La microeklesía o microhumanitas, que es el matrimonio, indica que los contrayentes son, a su vez, personas –más que individuos- que se otorgan compartir el uno la vida del otro: entregándose como personas, esto es: con sus cuerpos, sus sentimientos, su completa humanidad –las circunstancias comprendidas- para construir así, juntos, un futuro común. Personas que deben amarse conyugadas, como hombre y mujer llamados a realizar esa unión de cuerpos y voluntades, de vida y amor que el matrimonio supone. No es ya sólo amar la virilidad o la feminidad, sino amar al otro como persona y en su entera persona de varón o hembra. Para apurar la entraña misma del matrimonio es preciso acoplar lo natural y lo personal. De ahí que se imponga como indispensable saber qué es naturaleza y qué es persona. Porque el matrimonio está llamado a la teología y a la mística, desde luego, pero empieza siendo antropología.
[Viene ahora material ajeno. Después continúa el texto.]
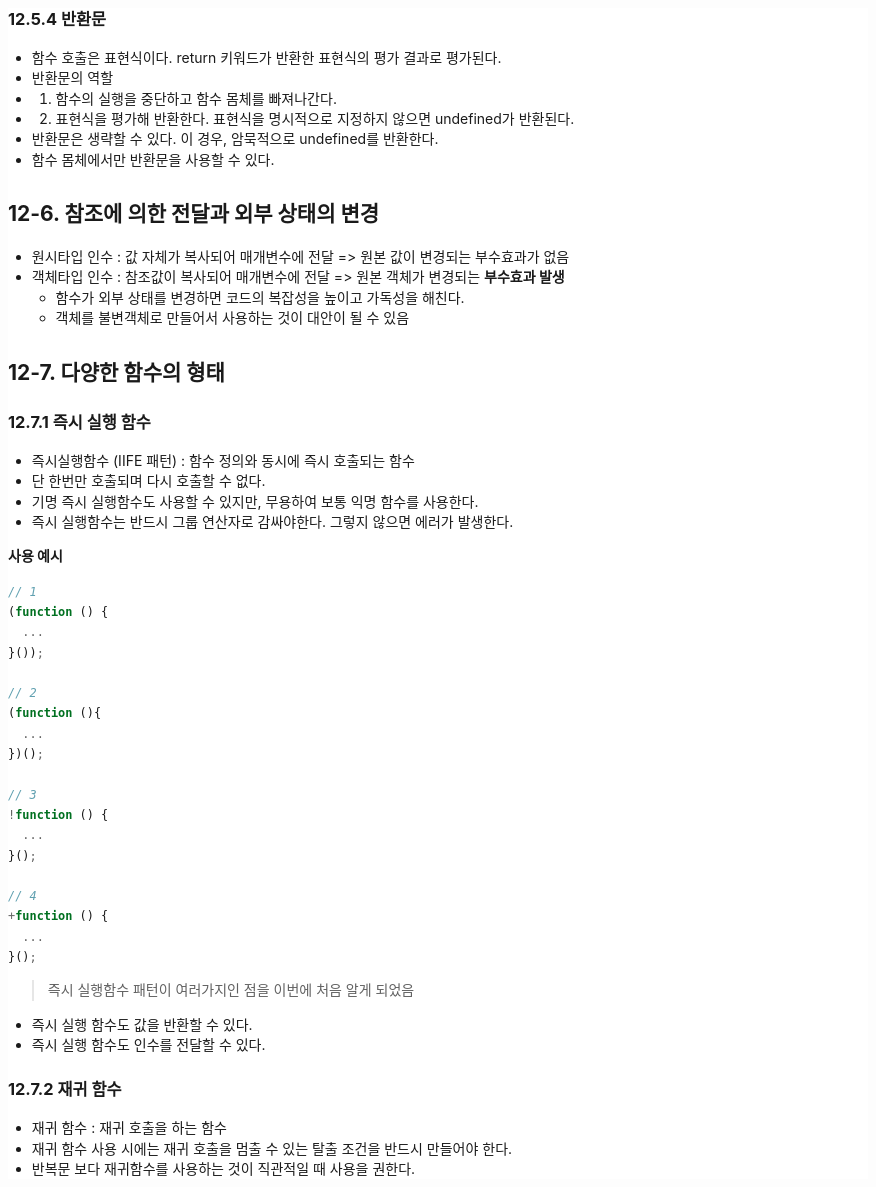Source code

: ### 12.5.4 반환문
- 함수 호출은 표현식이다. return 키워드가 반환한 표현식의 평가 결과로 평가된다.
- 반환문의 역할
- 1. 함수의 실행을 중단하고 함수 몸체를 빠져나간다.
- 2. 표현식을 평가해 반환한다. 표현식을 명시적으로 지정하지 않으면 undefined가 반환된다.
- 반환문은 생략할 수 있다. 이 경우, 암묵적으로 undefined를 반환한다. 
- 함수 몸체에서만 반환문을 사용할 수 있다.

## 12-6. 참조에 의한 전달과 외부 상태의 변경
- 원시타입 인수 : 값 자체가 복사되어 매개변수에 전달 => 원본 값이 변경되는 부수효과가 없음
- 객체타입 인수 : 참조값이 복사되어 매개변수에 전달 => 원본 객체가 변경되는 **부수효과 발생**
  - 함수가 외부 상태를 변경하면 코드의 복잡성을 높이고 가독성을 해친다.
  - 객체를 불변객체로 만들어서 사용하는 것이 대안이 될 수 있음

## 12-7. 다양한 함수의 형태

### 12.7.1 즉시 실행 함수
- 즉시실행함수 (IIFE 패턴) : 함수 정의와 동시에 즉시 호출되는 함수
- 단 한번만 호출되며 다시 호출할 수 없다.
- 기명 즉시 실행함수도 사용할 수 있지만, 무용하여 보통 익명 함수를 사용한다.
- 즉시 실행함수는 반드시 그룹 연산자로 감싸야한다. 그렇지 않으면 에러가 발생한다. 

**사용 예시**
```javascript 
// 1
(function () {
  ...
}());

// 2 
(function (){
  ...
})();

// 3
!function () {
  ...
}();

// 4
+function () {
  ...
}();
```

> 즉시 실행함수 패턴이 여러가지인 점을 이번에 처음 알게 되었음

- 즉시 실행 함수도 값을 반환할 수 있다.
- 즉시 실행 함수도 인수를 전달할 수 있다.

### 12.7.2 재귀 함수
- 재귀 함수 : 재귀 호출을 하는 함수
- 재귀 함수 사용 시에는 재귀 호출을 멈출 수 있는 탈출 조건을 반드시 만들어야 한다.
- 반복문 보다 재귀함수를 사용하는 것이 직관적일 때 사용을 권한다.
El gran Asterio, obispo de Amasea en el Ponto entre los años 380 y 390, es uno de los más brillantes y apasionados cantores del amor conyugal. En una hermosa evocación de Gn 2,24 asegura que la misma creación muestra como objetivo la unión y no la separación, y el primero en haber conducido a la esposa hasta el esposo en la ceremonia del matrimonio (= nymphóstolos) es el Creador, quien unió al hombre y la mujer, según Gn 2,24, mediante un vínculo matrimonial cuya inevitable consecuencia es la cohabitación (Hom. V in Matth, 19).
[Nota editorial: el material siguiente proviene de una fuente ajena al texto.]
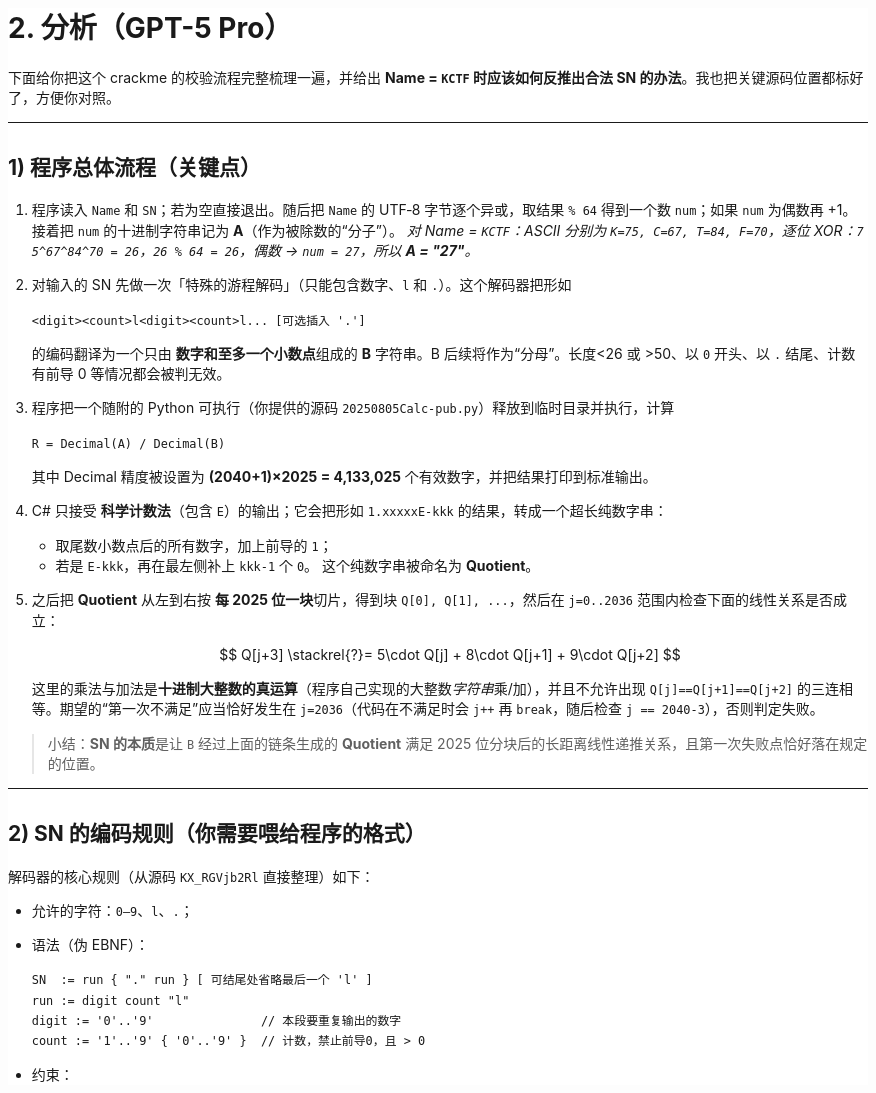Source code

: # 2. 分析（GPT-5 Pro）

下面给你把这个 crackme 的校验流程完整梳理一遍，并给出 **Name = `KCTF` 时应该如何反推出合法 SN 的办法**。我也把关键源码位置都标好了，方便你对照。

---

## 1) 程序总体流程（关键点）

1. 程序读入 `Name` 和 `SN`；若为空直接退出。随后把 `Name` 的 UTF‑8 字节逐个异或，取结果 `% 64` 得到一个数 `num`；如果 `num` 为偶数再 +1。接着把 `num` 的十进制字符串记为 **A**（作为被除数的“分子”）。
   *对 Name = `KCTF`：ASCII 分别为 `K=75, C=67, T=84, F=70`，逐位 XOR：`75^67^84^70 = 26`，`26 % 64 = 26`，偶数 → `num = 27`，所以 **A = "27"**。*

2. 对输入的 SN 先做一次「特殊的游程解码」（只能包含数字、`l` 和 `.`）。这个解码器把形如

   ```
   <digit><count>l<digit><count>l... [可选插入 '.']
   ```

   的编码翻译为一个只由 **数字和至多一个小数点**组成的 **B** 字符串。B 后续将作为“分母”。长度<26 或 >50、以 `0` 开头、以 `.` 结尾、计数有前导 0 等情况都会被判无效。

3. 程序把一个随附的 Python 可执行（你提供的源码 `20250805Calc-pub.py`）释放到临时目录并执行，计算

   ```
   R = Decimal(A) / Decimal(B)
   ```

   其中 Decimal 精度被设置为 **(2040+1)×2025 = 4,133,025** 个有效数字，并把结果打印到标准输出。

4. C# 只接受 **科学计数法**（包含 `E`）的输出；它会把形如 `1.xxxxxE-kkk` 的结果，转成一个超长纯数字串：

   * 取尾数小数点后的所有数字，加上前导的 `1`；
   * 若是 `E-kkk`，再在最左侧补上 `kkk-1` 个 `0`。
     这个纯数字串被命名为 **Quotient**。

5. 之后把 **Quotient** 从左到右按 **每 2025 位一块**切片，得到块 `Q[0], Q[1], ...`，然后在 `j=0..2036` 范围内检查下面的线性关系是否成立：

   $$
   Q[j+3] \stackrel{?}= 5\cdot Q[j] + 8\cdot Q[j+1] + 9\cdot Q[j+2]
   $$

   这里的乘法与加法是**十进制大整数的真运算**（程序自己实现的大整数*字符串*乘/加），并且不允许出现 `Q[j]==Q[j+1]==Q[j+2]` 的三连相等。期望的“第一次不满足”应当恰好发生在 `j=2036`（代码在不满足时会 `j++` 再 `break`，随后检查 `j == 2040-3`），否则判定失败。

> 小结：**SN 的本质**是让 `B` 经过上面的链条生成的 **Quotient** 满足 2025 位分块后的长距离线性递推关系，且第一次失败点恰好落在规定的位置。

---

## 2) SN 的编码规则（你需要喂给程序的格式）

解码器的核心规则（从源码 `KX_RGVjb2Rl` 直接整理）如下：

* 允许的字符：`0–9`、`l`、`.`；
* 语法（伪 EBNF）：

  ```
  SN  := run { "." run } [ 可结尾处省略最后一个 'l' ]
  run := digit count "l"
  digit := '0'..'9'               // 本段要重复输出的数字
  count := '1'..'9' { '0'..'9' }  // 计数，禁止前导0，且 > 0
  ```
* 约束：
San Juan Crisóstomo, por su parte, explica que Dios manifestó querer la monogamia al unir en matrimonio a una sola mujer con un solo hombre: y uniéndolos para formar una sola carne (Gn 2,24) puso de manifiesto su voluntad de indisolubilidad (In Matth. hom., 62,1-2). Para san Ambrosio, despedir a la esposa es desgarrar la propia carne, dividir el propio cuerpo. La ley matrimonial que Dios dicta en Gn 2,24 no es sólo un mandamiento a obedecer; como toda palabra del Señor produce un efecto sobrenatural que perdura incluso cuando los hombres conculcan dicho mandamiento, de manera que, aun cuando los desposados se separen y crean poder contraer nuevas nupcias, permanecen, sin embargo, una sola carne delante de Dios (cf. Exp. Ev. sec. Lucam, 8,7).

No es de recibo, pues, atribuir a gratuito invento de san Agustín la idea de la permanencia de un vínculo sobrenatural que vuelve adúlteros a los esposos separados que se casan otra vez. Proviene, más bien, de la ley matrimonial de una caro (Gn 2,24); y de una patrística en este campo concorde y monolítica.

Ciertamente san Agustín es anti-divorcista radical: ni adulterio, ni voto de conciencia, ni simple separación, ni siquiera la infecundidad disuelven el vínculo. Pero él no se inventa nada. Se atiene a las palabras de Jesús. La Patrística en general, y san Agustín, por supuesto, que estudia el problema y lo reduce a sistema, consideran la unión matrimonial genesiaca para formar una sola carne verdadera imagen de la unión entre Cristo y la Iglesia.



Con su presencia en Caná, en fin, Jesucristo quiso confirmar (confirmare), es decir, corroborar, la institución divina de las nupcias efectuada ya en el paraíso. Más claro aún: que él, Jesucristo, como Hijo de Dios junto al Padre, instituyó las nupcias ya antes de su encarnación (In Io.ev.tr. 9,2), y que en virtud del simbolismo que deriva de sacramentum el esposo de Caná era nada menos que su figura: personam Domini figurabat (Ib.).